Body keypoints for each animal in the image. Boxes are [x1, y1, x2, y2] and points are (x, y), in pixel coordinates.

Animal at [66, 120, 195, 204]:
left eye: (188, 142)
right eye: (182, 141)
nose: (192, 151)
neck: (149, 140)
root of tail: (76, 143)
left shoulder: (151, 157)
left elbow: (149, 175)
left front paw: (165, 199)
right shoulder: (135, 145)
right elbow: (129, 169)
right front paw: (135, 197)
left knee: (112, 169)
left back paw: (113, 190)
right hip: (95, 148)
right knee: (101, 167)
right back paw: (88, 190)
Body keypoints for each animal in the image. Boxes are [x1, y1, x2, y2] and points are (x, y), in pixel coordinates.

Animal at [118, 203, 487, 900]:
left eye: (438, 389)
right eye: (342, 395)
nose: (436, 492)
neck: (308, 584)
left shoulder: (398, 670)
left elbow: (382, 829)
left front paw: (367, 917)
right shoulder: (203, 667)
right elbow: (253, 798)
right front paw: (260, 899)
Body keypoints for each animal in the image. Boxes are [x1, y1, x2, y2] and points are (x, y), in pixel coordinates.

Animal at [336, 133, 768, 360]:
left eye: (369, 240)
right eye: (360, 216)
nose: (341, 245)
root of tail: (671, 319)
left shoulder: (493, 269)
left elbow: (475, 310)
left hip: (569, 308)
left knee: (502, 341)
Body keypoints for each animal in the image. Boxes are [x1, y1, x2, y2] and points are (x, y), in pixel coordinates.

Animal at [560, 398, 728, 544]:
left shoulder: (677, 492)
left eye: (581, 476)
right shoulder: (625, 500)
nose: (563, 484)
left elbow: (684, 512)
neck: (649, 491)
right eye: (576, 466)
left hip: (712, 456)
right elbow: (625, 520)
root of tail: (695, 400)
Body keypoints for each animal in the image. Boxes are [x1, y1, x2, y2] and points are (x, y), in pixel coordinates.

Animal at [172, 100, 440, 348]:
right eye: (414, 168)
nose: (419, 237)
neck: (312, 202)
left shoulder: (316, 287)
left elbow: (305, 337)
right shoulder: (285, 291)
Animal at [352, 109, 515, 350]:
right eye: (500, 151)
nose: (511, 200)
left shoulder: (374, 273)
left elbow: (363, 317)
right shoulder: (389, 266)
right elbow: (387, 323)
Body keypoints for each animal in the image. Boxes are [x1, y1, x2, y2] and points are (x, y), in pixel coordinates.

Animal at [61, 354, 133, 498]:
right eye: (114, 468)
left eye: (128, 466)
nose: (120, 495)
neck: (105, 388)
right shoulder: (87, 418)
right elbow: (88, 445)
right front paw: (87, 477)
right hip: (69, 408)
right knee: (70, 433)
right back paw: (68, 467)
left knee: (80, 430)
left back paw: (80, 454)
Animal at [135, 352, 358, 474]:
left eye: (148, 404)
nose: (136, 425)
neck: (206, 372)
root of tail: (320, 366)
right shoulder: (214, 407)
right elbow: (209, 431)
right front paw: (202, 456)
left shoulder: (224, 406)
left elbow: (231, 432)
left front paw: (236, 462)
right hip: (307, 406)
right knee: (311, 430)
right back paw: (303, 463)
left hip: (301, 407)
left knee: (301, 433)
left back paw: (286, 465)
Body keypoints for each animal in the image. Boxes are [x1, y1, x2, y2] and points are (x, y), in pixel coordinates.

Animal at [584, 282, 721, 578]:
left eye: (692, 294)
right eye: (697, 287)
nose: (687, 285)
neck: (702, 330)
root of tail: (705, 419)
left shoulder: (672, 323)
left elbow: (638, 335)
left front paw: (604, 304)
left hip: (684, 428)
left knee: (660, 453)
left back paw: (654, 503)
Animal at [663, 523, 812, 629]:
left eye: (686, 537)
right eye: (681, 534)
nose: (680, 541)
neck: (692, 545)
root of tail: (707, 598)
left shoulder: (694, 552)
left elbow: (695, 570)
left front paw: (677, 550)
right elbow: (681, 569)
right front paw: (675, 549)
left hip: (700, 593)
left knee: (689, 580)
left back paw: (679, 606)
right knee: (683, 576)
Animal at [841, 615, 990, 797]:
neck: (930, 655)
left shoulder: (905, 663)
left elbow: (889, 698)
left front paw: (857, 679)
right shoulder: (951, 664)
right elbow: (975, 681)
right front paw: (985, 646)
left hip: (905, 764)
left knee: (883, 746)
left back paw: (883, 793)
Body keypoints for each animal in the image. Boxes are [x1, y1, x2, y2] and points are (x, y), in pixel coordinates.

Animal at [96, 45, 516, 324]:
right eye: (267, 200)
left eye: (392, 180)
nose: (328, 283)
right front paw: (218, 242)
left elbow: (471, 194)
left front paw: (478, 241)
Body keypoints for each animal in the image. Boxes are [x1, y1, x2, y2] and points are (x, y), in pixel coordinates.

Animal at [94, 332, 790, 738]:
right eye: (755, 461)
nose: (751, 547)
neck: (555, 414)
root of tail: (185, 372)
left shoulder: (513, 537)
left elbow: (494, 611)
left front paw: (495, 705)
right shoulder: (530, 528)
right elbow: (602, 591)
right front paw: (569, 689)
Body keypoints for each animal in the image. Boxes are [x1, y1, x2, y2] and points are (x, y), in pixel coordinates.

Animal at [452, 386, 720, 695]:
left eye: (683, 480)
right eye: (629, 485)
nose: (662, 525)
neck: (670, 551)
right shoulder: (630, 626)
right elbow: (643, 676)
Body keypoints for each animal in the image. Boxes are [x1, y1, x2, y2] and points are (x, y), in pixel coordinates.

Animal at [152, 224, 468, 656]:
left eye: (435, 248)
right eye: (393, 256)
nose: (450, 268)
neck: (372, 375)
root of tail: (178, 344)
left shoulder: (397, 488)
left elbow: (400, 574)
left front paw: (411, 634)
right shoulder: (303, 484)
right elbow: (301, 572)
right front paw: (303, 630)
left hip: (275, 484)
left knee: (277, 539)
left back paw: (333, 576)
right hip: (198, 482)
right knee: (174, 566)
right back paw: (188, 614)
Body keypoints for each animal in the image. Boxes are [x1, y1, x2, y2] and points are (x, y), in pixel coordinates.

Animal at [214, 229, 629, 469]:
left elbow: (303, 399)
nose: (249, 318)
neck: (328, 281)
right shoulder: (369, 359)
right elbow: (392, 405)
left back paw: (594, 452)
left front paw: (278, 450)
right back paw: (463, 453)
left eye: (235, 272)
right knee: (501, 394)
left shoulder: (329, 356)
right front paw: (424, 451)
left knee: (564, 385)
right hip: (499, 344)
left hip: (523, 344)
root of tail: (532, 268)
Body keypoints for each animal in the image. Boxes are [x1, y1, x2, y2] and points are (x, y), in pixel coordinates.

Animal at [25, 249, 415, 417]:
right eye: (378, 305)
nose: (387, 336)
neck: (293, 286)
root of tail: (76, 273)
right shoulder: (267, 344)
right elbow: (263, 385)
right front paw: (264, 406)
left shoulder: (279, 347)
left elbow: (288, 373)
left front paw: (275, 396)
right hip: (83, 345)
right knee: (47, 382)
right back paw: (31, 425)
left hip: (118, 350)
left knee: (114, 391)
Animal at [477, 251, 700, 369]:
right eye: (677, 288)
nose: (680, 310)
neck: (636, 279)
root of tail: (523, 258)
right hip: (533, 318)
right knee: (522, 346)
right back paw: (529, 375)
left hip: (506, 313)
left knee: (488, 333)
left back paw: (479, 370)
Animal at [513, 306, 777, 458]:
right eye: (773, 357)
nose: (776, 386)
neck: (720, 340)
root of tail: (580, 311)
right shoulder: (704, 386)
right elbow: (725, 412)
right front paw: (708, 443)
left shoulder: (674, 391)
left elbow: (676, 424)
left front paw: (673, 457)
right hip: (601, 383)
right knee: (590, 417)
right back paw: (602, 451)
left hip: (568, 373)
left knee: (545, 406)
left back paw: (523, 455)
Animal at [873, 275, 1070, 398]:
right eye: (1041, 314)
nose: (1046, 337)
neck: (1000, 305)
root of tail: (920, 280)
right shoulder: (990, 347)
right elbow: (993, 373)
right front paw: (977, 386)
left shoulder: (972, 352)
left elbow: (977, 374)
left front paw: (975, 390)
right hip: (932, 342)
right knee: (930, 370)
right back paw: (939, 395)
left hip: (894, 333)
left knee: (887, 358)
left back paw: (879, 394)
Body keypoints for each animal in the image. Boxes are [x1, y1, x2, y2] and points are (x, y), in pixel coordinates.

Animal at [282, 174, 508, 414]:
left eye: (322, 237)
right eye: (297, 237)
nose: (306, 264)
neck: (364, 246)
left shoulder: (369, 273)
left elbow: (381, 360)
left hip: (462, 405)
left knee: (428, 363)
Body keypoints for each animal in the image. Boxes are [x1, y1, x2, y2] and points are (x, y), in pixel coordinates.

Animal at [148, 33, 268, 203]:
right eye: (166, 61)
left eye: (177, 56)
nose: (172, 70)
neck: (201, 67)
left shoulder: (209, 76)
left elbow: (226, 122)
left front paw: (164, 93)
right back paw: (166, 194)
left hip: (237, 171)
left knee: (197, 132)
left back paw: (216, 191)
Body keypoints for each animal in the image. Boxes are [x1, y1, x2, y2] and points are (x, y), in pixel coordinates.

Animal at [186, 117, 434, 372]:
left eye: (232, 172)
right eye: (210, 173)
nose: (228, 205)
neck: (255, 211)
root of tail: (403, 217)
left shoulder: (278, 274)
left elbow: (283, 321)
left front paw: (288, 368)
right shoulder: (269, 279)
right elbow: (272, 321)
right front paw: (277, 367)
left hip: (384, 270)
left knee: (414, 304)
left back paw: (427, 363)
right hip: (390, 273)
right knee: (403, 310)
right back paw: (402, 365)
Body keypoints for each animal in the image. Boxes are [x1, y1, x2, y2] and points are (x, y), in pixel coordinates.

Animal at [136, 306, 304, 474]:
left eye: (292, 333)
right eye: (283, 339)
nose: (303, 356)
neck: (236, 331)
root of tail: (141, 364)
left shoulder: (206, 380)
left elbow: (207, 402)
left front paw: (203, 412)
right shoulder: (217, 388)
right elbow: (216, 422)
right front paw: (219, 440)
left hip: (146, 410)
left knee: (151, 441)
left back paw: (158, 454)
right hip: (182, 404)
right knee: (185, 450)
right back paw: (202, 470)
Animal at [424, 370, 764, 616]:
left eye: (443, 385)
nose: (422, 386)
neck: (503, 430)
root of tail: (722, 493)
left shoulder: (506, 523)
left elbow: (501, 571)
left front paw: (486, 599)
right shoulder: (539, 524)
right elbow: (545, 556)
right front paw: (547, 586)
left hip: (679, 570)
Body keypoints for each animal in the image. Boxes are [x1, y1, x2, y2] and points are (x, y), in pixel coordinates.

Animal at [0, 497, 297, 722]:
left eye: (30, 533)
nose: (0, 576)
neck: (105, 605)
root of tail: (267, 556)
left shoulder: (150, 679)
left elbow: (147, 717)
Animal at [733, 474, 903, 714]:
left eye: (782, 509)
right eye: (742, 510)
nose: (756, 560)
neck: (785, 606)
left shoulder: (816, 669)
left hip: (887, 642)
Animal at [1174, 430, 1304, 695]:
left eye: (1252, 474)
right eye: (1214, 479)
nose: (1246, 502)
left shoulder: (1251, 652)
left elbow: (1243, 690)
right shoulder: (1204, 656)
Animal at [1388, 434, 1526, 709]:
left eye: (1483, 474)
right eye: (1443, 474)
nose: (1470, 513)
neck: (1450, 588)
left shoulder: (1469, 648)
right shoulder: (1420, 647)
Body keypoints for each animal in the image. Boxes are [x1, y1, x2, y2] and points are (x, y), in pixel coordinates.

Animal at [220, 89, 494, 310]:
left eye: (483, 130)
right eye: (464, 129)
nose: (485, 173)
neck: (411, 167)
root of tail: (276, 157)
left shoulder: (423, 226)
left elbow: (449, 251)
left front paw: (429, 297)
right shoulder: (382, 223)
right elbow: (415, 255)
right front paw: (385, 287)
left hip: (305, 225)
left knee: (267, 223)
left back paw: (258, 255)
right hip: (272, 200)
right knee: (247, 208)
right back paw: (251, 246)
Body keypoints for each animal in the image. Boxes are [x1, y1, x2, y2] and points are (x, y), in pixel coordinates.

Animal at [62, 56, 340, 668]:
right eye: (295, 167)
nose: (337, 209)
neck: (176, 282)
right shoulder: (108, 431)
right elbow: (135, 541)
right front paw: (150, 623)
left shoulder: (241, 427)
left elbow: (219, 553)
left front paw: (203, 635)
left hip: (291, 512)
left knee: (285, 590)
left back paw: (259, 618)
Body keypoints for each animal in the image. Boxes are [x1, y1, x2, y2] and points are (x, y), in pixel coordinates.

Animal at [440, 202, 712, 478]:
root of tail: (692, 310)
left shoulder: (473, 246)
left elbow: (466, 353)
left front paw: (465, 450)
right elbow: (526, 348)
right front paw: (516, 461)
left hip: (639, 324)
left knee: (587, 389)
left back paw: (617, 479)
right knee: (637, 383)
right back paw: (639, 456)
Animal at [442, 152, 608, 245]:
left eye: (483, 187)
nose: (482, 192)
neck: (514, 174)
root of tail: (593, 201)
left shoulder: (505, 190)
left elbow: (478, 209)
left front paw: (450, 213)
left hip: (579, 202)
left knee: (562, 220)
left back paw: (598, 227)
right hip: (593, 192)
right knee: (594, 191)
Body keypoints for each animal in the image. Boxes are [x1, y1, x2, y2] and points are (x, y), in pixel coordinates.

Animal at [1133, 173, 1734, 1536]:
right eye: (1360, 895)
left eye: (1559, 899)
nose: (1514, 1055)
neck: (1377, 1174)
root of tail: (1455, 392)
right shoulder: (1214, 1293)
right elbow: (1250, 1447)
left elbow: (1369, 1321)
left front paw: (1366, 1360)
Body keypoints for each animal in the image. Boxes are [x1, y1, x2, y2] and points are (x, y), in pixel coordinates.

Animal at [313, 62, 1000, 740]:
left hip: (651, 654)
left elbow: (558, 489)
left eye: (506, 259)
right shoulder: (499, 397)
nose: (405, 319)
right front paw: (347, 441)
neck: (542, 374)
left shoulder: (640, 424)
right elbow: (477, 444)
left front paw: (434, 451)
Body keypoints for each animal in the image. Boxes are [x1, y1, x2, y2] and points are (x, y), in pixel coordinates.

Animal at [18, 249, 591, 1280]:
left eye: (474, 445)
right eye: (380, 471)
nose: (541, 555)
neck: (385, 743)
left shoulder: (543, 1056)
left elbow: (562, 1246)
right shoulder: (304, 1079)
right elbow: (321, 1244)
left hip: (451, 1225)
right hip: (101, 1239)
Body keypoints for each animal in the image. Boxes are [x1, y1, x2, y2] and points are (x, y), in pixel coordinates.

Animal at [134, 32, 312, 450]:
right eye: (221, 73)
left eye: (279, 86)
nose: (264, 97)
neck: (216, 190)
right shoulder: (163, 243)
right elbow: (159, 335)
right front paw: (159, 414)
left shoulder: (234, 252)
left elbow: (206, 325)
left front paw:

------------------------------------

## WHAT IS EXPECTED
Please copy, without any change, the lines of the material from the first through the one containing "left front paw: (165, 199)". Write nothing else.

## TASK SOLUTION
Body keypoints for each animal in the image. Boxes are [x1, y1, x2, y2] and points are (x, y), in pixel coordinates.

Animal at [66, 120, 195, 204]:
left eye: (188, 142)
right eye: (182, 141)
nose: (192, 151)
neck: (149, 140)
root of tail: (76, 143)
left shoulder: (151, 157)
left elbow: (149, 175)
left front paw: (165, 199)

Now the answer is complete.